Marie-Claude Synesius vient de vivre ce qu’elle redoutait tant pour ses confrères et consœurs des 160 pharmacies de Guadeloupe, « ne plus pouvoir assurer la continuité des soins en toute sécurité ». Présidente de la Fédération des syndicats pharmaceutiques de France (FSPF), elle a été signataire avec l’ARS et l’URPS d’un appel à la solidarité proposant aux pharmacies de baisser le rideau pendant quatre heures la journée du 30 novembre. Un geste de soutien alors que plusieurs pharmacies ont été pillées, saccagées, comme celle d’Antoine Salomon, à Morne-à-l’Eau, le 21 novembre. Ce cri d’alarme contre la violence qui secoue la Guadeloupe depuis désormais plus de dix jours, est aussi un appel aux autorités. « Nous voulons pouvoir exercer en toute quiétude, pour nos collaborateurs mais aussi pour nos patients », explique Jean-Marc Piquion, président de l’URPS pharmaciens. « Certes, nous avons obtenu de l’ARS une protection de nos officines par des vigiles », déclare Marie-Claude Synesius. Mais la profession n’a toujours pas reçu le renfort des forces de l’ordre, demandé par la profession à Olivier Véran, ministre de la Santé, afin que les gardes jusque-là assurées au téléphone, puissent reprendre.

En visite sur l’île le jour même, Sébastien Lecornu, ministre des Outre-mer a annoncé l’envoi de 70 gendarmes et de 10 membres du GIGN supplémentaires. Pour autant, son séjour s’est soldé par un échec des négociations avec l’intersyndicale et de nombreux élus locaux ont boycotté la rencontre. Et ce alors même que le gouvernement a accordé un moratoire jusqu’au 31 décembre et quelques assouplissements, comme le recours à des vaccins sans ARN messager.

La sécurité n'est plus assurée

Les mouvements perdurent et s’intensifient bien au-delà de la contestation de l’obligation vaccinale, élément déclencheur de cette crise sociale. Elle a depuis gagné la Martinique où, également, des bandes de jeunes se sont approprié les routes. Les pharmacies n’ont pas échappé aux pillages et cambriolages, tout particulièrement dans la nuit du 24 au 25 novembre. « La sécurité n’est plus assurée. Sur les routes nous sommes exposés aux barrages et à d’éventuels rackets. Trois officines ont été pillées et saccagés et une autre a été touchée par l’incendie du centre commercial dans lequel elle est implantée (Creolis au Robert N.D.L.R.) », énumère Sébastien Narèce, vice-président du syndicat des pharmaciens de Martinique (FSPF).

En réaction, les deux syndicats de pharmaciens ont également appelé à une fermeture des officines le week-end dernier.

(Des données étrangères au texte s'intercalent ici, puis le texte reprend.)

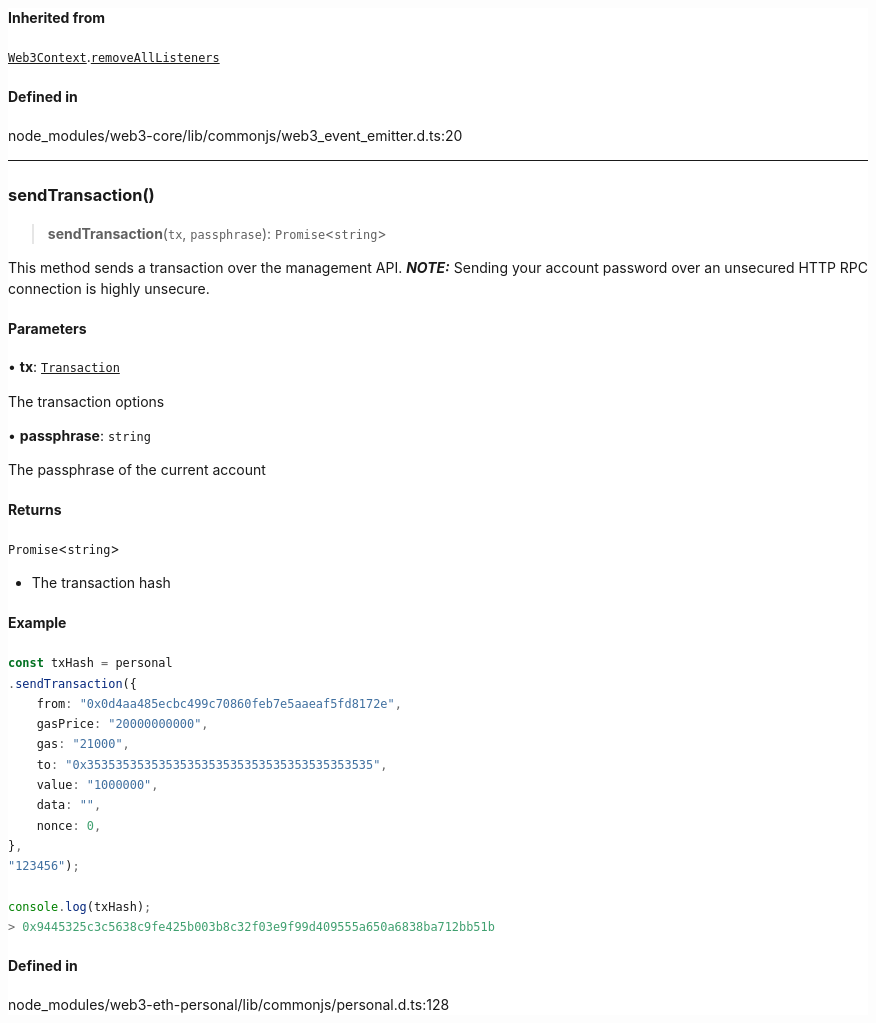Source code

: #### Inherited from

[`Web3Context`](Web3Context.md).[`removeAllListeners`](Web3Context.md#removealllisteners)

#### Defined in

node\_modules/web3-core/lib/commonjs/web3\_event\_emitter.d.ts:20

***

### sendTransaction()

> **sendTransaction**(`tx`, `passphrase`): `Promise`\<`string`\>

This method sends a transaction over the management API.
**_NOTE:_** Sending your account password over an unsecured HTTP RPC connection is highly unsecure.

#### Parameters

• **tx**: [`Transaction`](../namespaces/home_velenir-gnx570_Projects_Paraswap_paraswap-sdk_node_modules_web3-types_lib_commonjs_index/interfaces/Transaction.md)

The transaction options

• **passphrase**: `string`

The passphrase of the current account

#### Returns

`Promise`\<`string`\>

- The transaction hash

#### Example

```ts
const txHash = personal
.sendTransaction({
 	from: "0x0d4aa485ecbc499c70860feb7e5aaeaf5fd8172e",
	gasPrice: "20000000000",
	gas: "21000",
	to: "0x3535353535353535353535353535353535353535",
	value: "1000000",
	data: "",
	nonce: 0,
},
"123456");

console.log(txHash);
> 0x9445325c3c5638c9fe425b003b8c32f03e9f99d409555a650a6838ba712bb51b
```

#### Defined in

node\_modules/web3-eth-personal/lib/commonjs/personal.d.ts:128
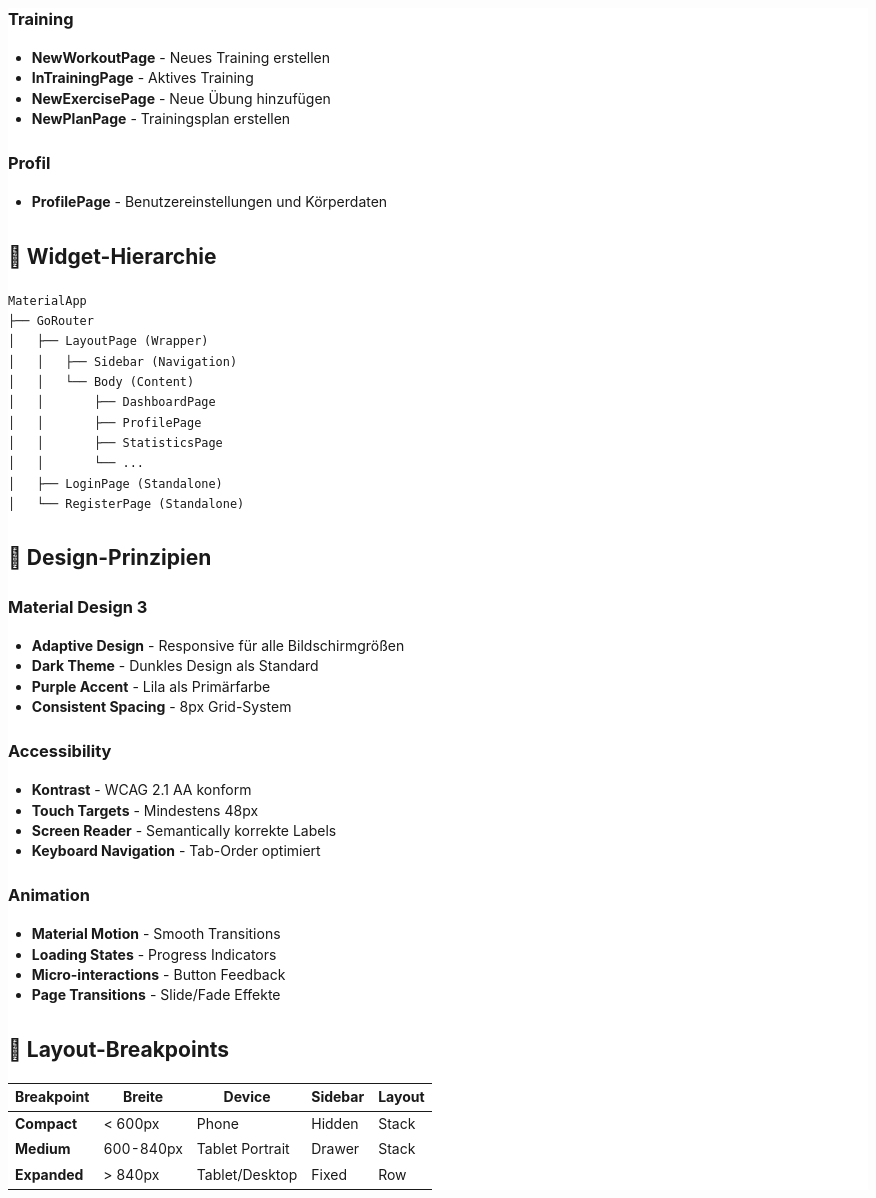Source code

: ### Training
- **NewWorkoutPage** - Neues Training erstellen
- **InTrainingPage** - Aktives Training
- **NewExercisePage** - Neue Übung hinzufügen
- **NewPlanPage** - Trainingsplan erstellen

### Profil
- **ProfilePage** - Benutzereinstellungen und Körperdaten

## 🧩 Widget-Hierarchie

```
MaterialApp
├── GoRouter
│   ├── LayoutPage (Wrapper)
│   │   ├── Sidebar (Navigation)
│   │   └── Body (Content)
│   │       ├── DashboardPage
│   │       ├── ProfilePage
│   │       ├── StatisticsPage
│   │       └── ...
│   ├── LoginPage (Standalone)
│   └── RegisterPage (Standalone)
```

## 🎨 Design-Prinzipien

### Material Design 3
- **Adaptive Design** - Responsive für alle Bildschirmgrößen
- **Dark Theme** - Dunkles Design als Standard
- **Purple Accent** - Lila als Primärfarbe
- **Consistent Spacing** - 8px Grid-System

### Accessibility
- **Kontrast** - WCAG 2.1 AA konform
- **Touch Targets** - Mindestens 48px
- **Screen Reader** - Semantically korrekte Labels
- **Keyboard Navigation** - Tab-Order optimiert

### Animation
- **Material Motion** - Smooth Transitions
- **Loading States** - Progress Indicators
- **Micro-interactions** - Button Feedback
- **Page Transitions** - Slide/Fade Effekte

## 📐 Layout-Breakpoints

| Breakpoint | Breite | Device | Sidebar | Layout |
|------------|--------|--------|---------|---------|
| **Compact** | < 600px | Phone | Hidden | Stack |
| **Medium** | 600-840px | Tablet Portrait | Drawer | Stack |
| **Expanded** | > 840px | Tablet/Desktop | Fixed | Row |
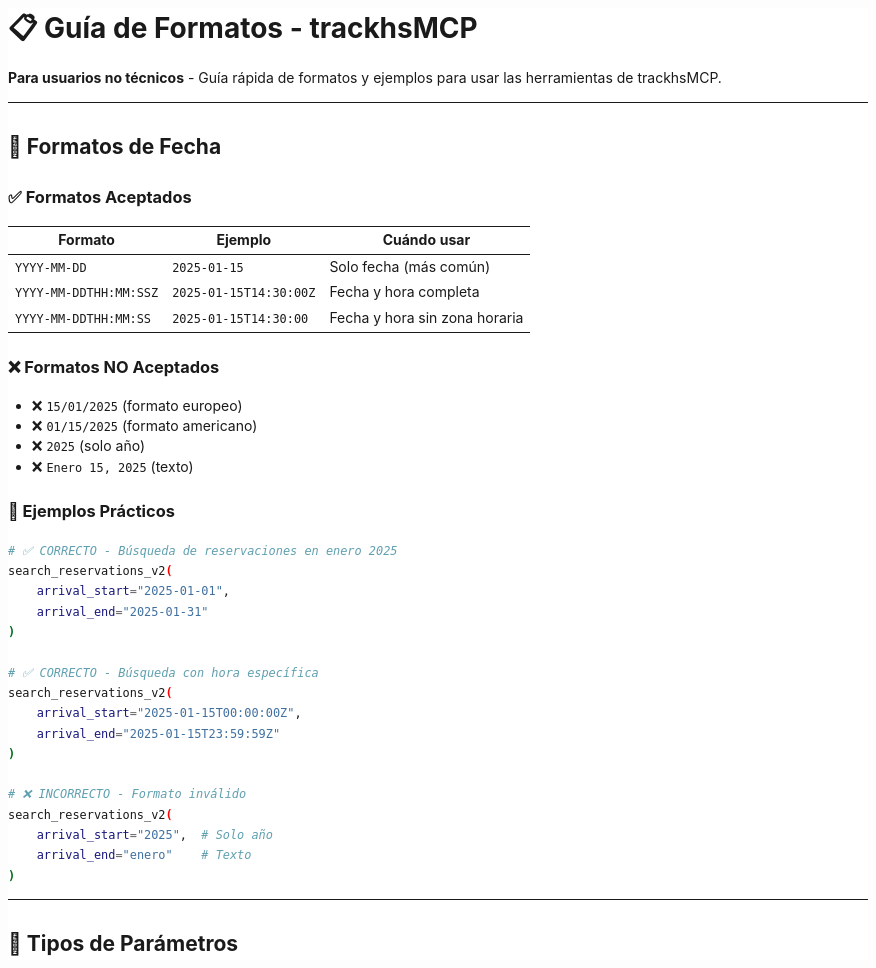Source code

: # 📋 Guía de Formatos - trackhsMCP

**Para usuarios no técnicos** - Guía rápida de formatos y ejemplos para usar las herramientas de trackhsMCP.

---

## 📅 Formatos de Fecha

### ✅ Formatos Aceptados

| Formato | Ejemplo | Cuándo usar |
|---------|---------|-------------|
| `YYYY-MM-DD` | `2025-01-15` | Solo fecha (más común) |
| `YYYY-MM-DDTHH:MM:SSZ` | `2025-01-15T14:30:00Z` | Fecha y hora completa |
| `YYYY-MM-DDTHH:MM:SS` | `2025-01-15T14:30:00` | Fecha y hora sin zona horaria |

### ❌ Formatos NO Aceptados

- ❌ `15/01/2025` (formato europeo)
- ❌ `01/15/2025` (formato americano)
- ❌ `2025` (solo año)
- ❌ `Enero 15, 2025` (texto)

### 🔧 Ejemplos Prácticos

```bash
# ✅ CORRECTO - Búsqueda de reservaciones en enero 2025
search_reservations_v2(
    arrival_start="2025-01-01",
    arrival_end="2025-01-31"
)

# ✅ CORRECTO - Búsqueda con hora específica
search_reservations_v2(
    arrival_start="2025-01-15T00:00:00Z",
    arrival_end="2025-01-15T23:59:59Z"
)

# ❌ INCORRECTO - Formato inválido
search_reservations_v2(
    arrival_start="2025",  # Solo año
    arrival_end="enero"    # Texto
)
```

---

## 🔢 Tipos de Parámetros
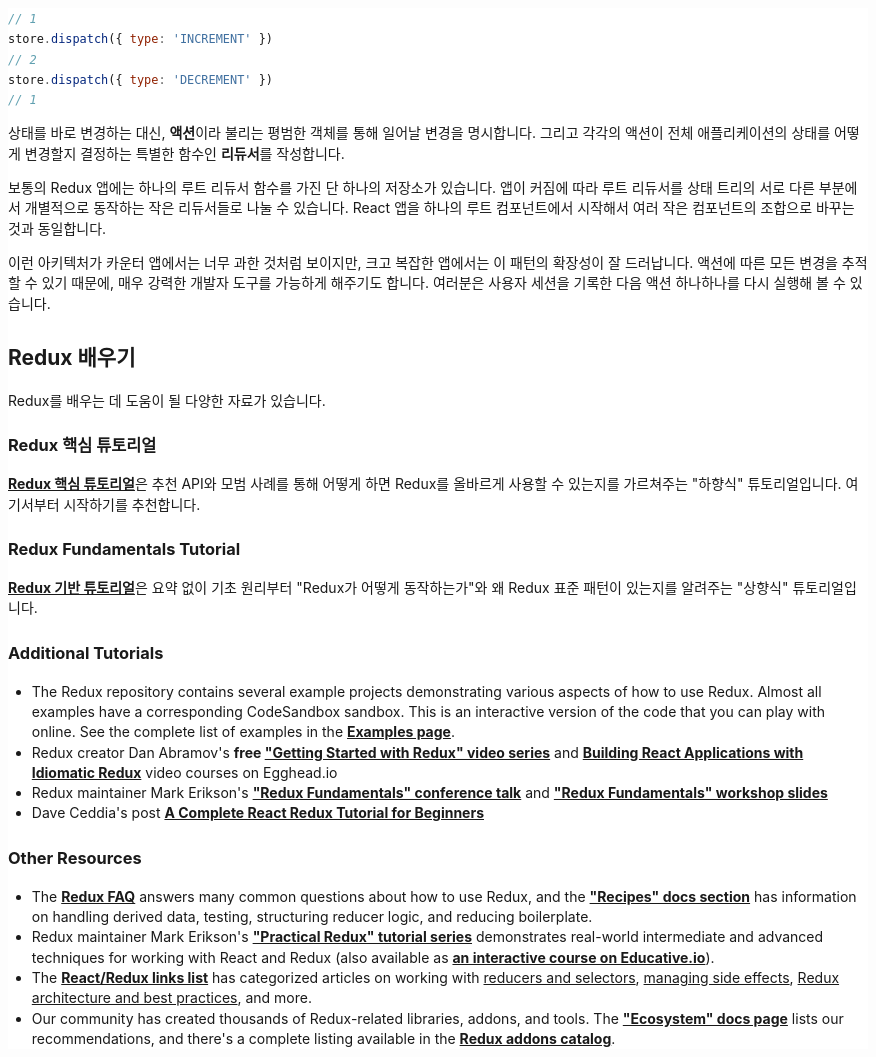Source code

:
 ```js
// 1
store.dispatch({ type: 'INCREMENT' })
// 2
store.dispatch({ type: 'DECREMENT' })
// 1
```

상태를 바로 변경하는 대신, **액션**이라 불리는 평범한 객체를 통해 일어날 변경을 명시합니다. 그리고 각각의 액션이 전체 애플리케이션의 상태를 어떻게 변경할지 결정하는 특별한 함수인 **리듀서**를 작성합니다.

보통의 Redux 앱에는 하나의 루트 리듀서 함수를 가진 단 하나의 저장소가 있습니다. 앱이 커짐에 따라 루트 리듀서를 상태 트리의 서로 다른 부분에서 개별적으로 동작하는 작은 리듀서들로 나눌 수 있습니다. React 앱을 하나의 루트 컴포넌트에서 시작해서 여러 작은 컴포넌트의 조합으로 바꾸는 것과 동일합니다.

이런 아키텍처가 카운터 앱에서는 너무 과한 것처럼 보이지만, 크고 복잡한 앱에서는 이 패턴의 확장성이 잘 드러납니다. 액션에 따른 모든 변경을 추적할 수 있기 때문에, 매우 강력한 개발자 도구를 가능하게 해주기도 합니다. 여러분은 사용자 세션을 기록한 다음 액션 하나하나를 다시 실행해 볼 수 있습니다.

## Redux 배우기

Redux를 배우는 데 도움이 될 다양한 자료가 있습니다.

### Redux 핵심 튜토리얼

[**Redux 핵심 튜토리얼**](../tutorials/essentials/part-1-overview-concepts.md)은 추천 API와 모범 사례를 통해 어떻게 하면 Redux를 올바르게 사용할 수 있는지를 가르쳐주는 "하향식" 튜토리얼입니다. 여기서부터 시작하기를 추천합니다.

### Redux Fundamentals Tutorial

[**Redux 기반 튜토리얼**](../tutorials/fundamentals/part-1-overview.md)은 요약 없이 기초 원리부터 "Redux가 어떻게 동작하는가"와 왜 Redux 표준 패턴이 있는지를 알려주는 "상향식" 튜토리얼입니다.

### Additional Tutorials

- The Redux repository contains several example projects demonstrating various aspects of how to use Redux. Almost all examples have a corresponding CodeSandbox sandbox. This is an interactive version of the code that you can play with online. See the complete list of examples in the **[Examples page](./Examples.md)**.
- Redux creator Dan Abramov's **free ["Getting Started with Redux" video series](https://app.egghead.io/playlists/fundamentals-of-redux-course-from-dan-abramov-bd5cc867)** and **[Building React Applications with Idiomatic Redux](https://egghead.io/courses/building-react-applications-with-idiomatic-redux)** video courses on Egghead.io
- Redux maintainer Mark Erikson's **["Redux Fundamentals" conference talk](https://blog.isquaredsoftware.com/2018/03/presentation-reactathon-redux-fundamentals/)** and [**"Redux Fundamentals" workshop slides**](https://blog.isquaredsoftware.com/2018/06/redux-fundamentals-workshop-slides/)
- Dave Ceddia's post [**A Complete React Redux Tutorial for Beginners**](https://daveceddia.com/redux-tutorial/)

### Other Resources

- The **[Redux FAQ](../FAQ.md)** answers many common questions about how to use Redux, and the **["Recipes" docs section](../usage/index.md)** has information on handling derived data, testing, structuring reducer logic, and reducing boilerplate.
- Redux maintainer Mark Erikson's **["Practical Redux" tutorial series](http://blog.isquaredsoftware.com/series/practical-redux/)** demonstrates real-world intermediate and advanced techniques for working with React and Redux (also available as **[an interactive course on Educative.io](https://www.educative.io/collection/5687753853370368/5707702298738688)**).
- The **[React/Redux links list](https://github.com/markerikson/react-redux-links)** has categorized articles on working with [reducers and selectors](https://github.com/markerikson/react-redux-links/blob/master/redux-reducers-selectors.md), [managing side effects](https://github.com/markerikson/react-redux-links/blob/master/redux-side-effects.md), [Redux architecture and best practices](https://github.com/markerikson/react-redux-links/blob/master/redux-architecture.md), and more.
- Our community has created thousands of Redux-related libraries, addons, and tools. The **["Ecosystem" docs page](./Ecosystem.md)** lists our recommendations, and there's a complete listing available in the **[Redux addons catalog](https://github.com/markerikson/redux-ecosystem-links)**.
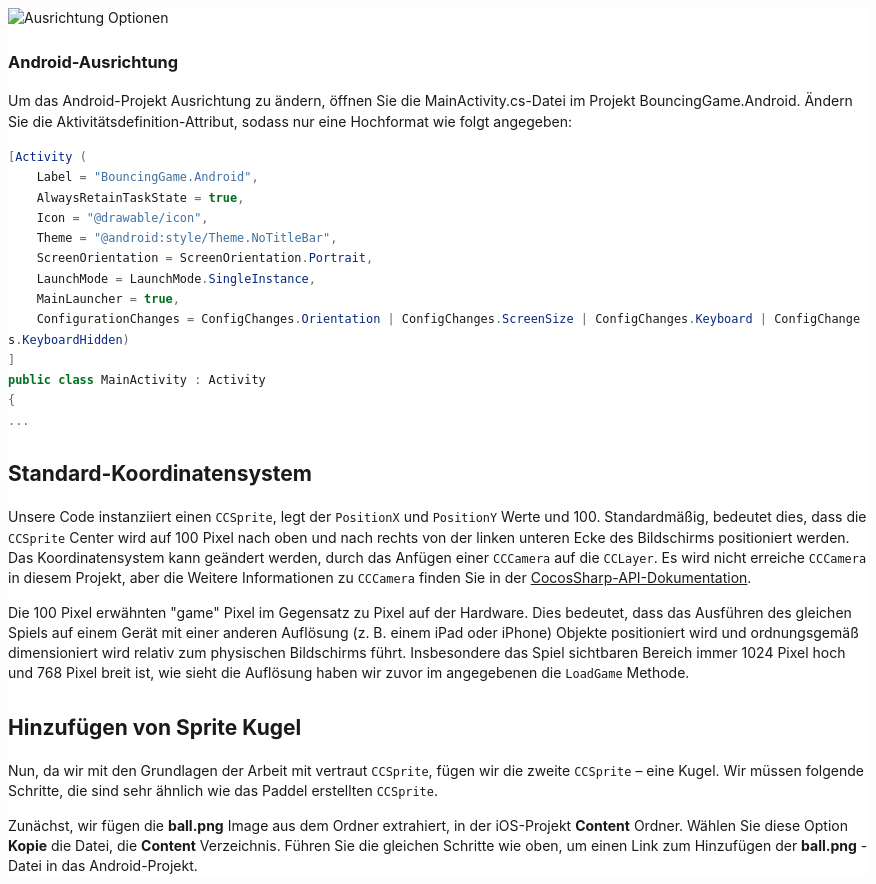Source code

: ![Ausrichtung Optionen](bouncing-game-images/image5.png "Ausrichtung-Optionen")

### <a name="android-orientation"></a>Android-Ausrichtung

Um das Android-Projekt Ausrichtung zu ändern, öffnen Sie die MainActivity.cs-Datei im Projekt BouncingGame.Android. Ändern Sie die Aktivitätsdefinition-Attribut, sodass nur eine Hochformat wie folgt angegeben:

```csharp
[Activity (
    Label = "BouncingGame.Android",
    AlwaysRetainTaskState = true,
    Icon = "@drawable/icon",
    Theme = "@android:style/Theme.NoTitleBar",
    ScreenOrientation = ScreenOrientation.Portrait,
    LaunchMode = LaunchMode.SingleInstance,
    MainLauncher = true,
    ConfigurationChanges = ConfigChanges.Orientation | ConfigChanges.ScreenSize | ConfigChanges.Keyboard | ConfigChanges.KeyboardHidden)
]
public class MainActivity : Activity
{ 
...
```

## <a name="default-coordinate-system"></a>Standard-Koordinatensystem

Unsere Code instanziiert einen `CCSprite`, legt der `PositionX` und `PositionY` Werte und 100. Standardmäßig, bedeutet dies, dass die `CCSprite` Center wird auf 100 Pixel nach oben und nach rechts von der linken unteren Ecke des Bildschirms positioniert werden. Das Koordinatensystem kann geändert werden, durch das Anfügen einer `CCCamera` auf die `CCLayer`. Es wird nicht erreiche `CCCamera` in diesem Projekt, aber die Weitere Informationen zu `CCCamera` finden Sie in der [CocosSharp-API-Dokumentation](https://developer.xamarin.com/api/type/CocosSharp.CCLayer/).

Die 100 Pixel erwähnten "game" Pixel im Gegensatz zu Pixel auf der Hardware. Dies bedeutet, dass das Ausführen des gleichen Spiels auf einem Gerät mit einer anderen Auflösung (z. B. einem iPad oder iPhone) Objekte positioniert wird und ordnungsgemäß dimensioniert wird relativ zum physischen Bildschirms führt. Insbesondere das Spiel sichtbaren Bereich immer 1024 Pixel hoch und 768 Pixel breit ist, wie sieht die Auflösung haben wir zuvor im angegebenen die `LoadGame` Methode.

## <a name="adding-the-ball-sprite"></a>Hinzufügen von Sprite Kugel

Nun, da wir mit den Grundlagen der Arbeit mit vertraut `CCSprite`, fügen wir die zweite `CCSprite` – eine Kugel. Wir müssen folgende Schritte, die sind sehr ähnlich wie das Paddel erstellten `CCSprite`. 

Zunächst, wir fügen die **ball.png** Image aus dem Ordner extrahiert, in der iOS-Projekt **Content** Ordner. Wählen Sie diese Option **Kopie** die Datei, die **Content** Verzeichnis. Führen Sie die gleichen Schritte wie oben, um einen Link zum Hinzufügen der **ball.png** -Datei in das Android-Projekt.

Bien que la situation se soit quelque peu apaisée, les officinaux restent très prudents. « Tant que la sécurité n’est pas revenue, les gardes sont reportées sur la pharmacie de l’aéroport et quelques confrères volontaires. Le mot d’ordre à nos confrères est qu’ils restent chez eux en cas de moindre difficulté », explique Claude Marie-Joseph, conseiller ordinal de la section E (Outre-mer) et président de la délégation de Martinique.

Pour l’heure, en Guadeloupe où certaines officines ont été ravitaillées par voie maritime, comme en Martinique, aucune rupture d’approvisionnement n’est à déplorer, grâce à l’obligation faite aux grossistes-répartiteurs de détenir un stock équivalent à trois mois. Mais pour combien de temps encore ? « Nous avons une population âgée, précaire, souvent atteinte de plusieurs pathologies et par conséquent tributaire de son pharmacien. Il est primordial que nos entreprises tournent non-stop », insiste Jordi Zecler, président du syndicat des pharmaciens de Martinique (FSPF).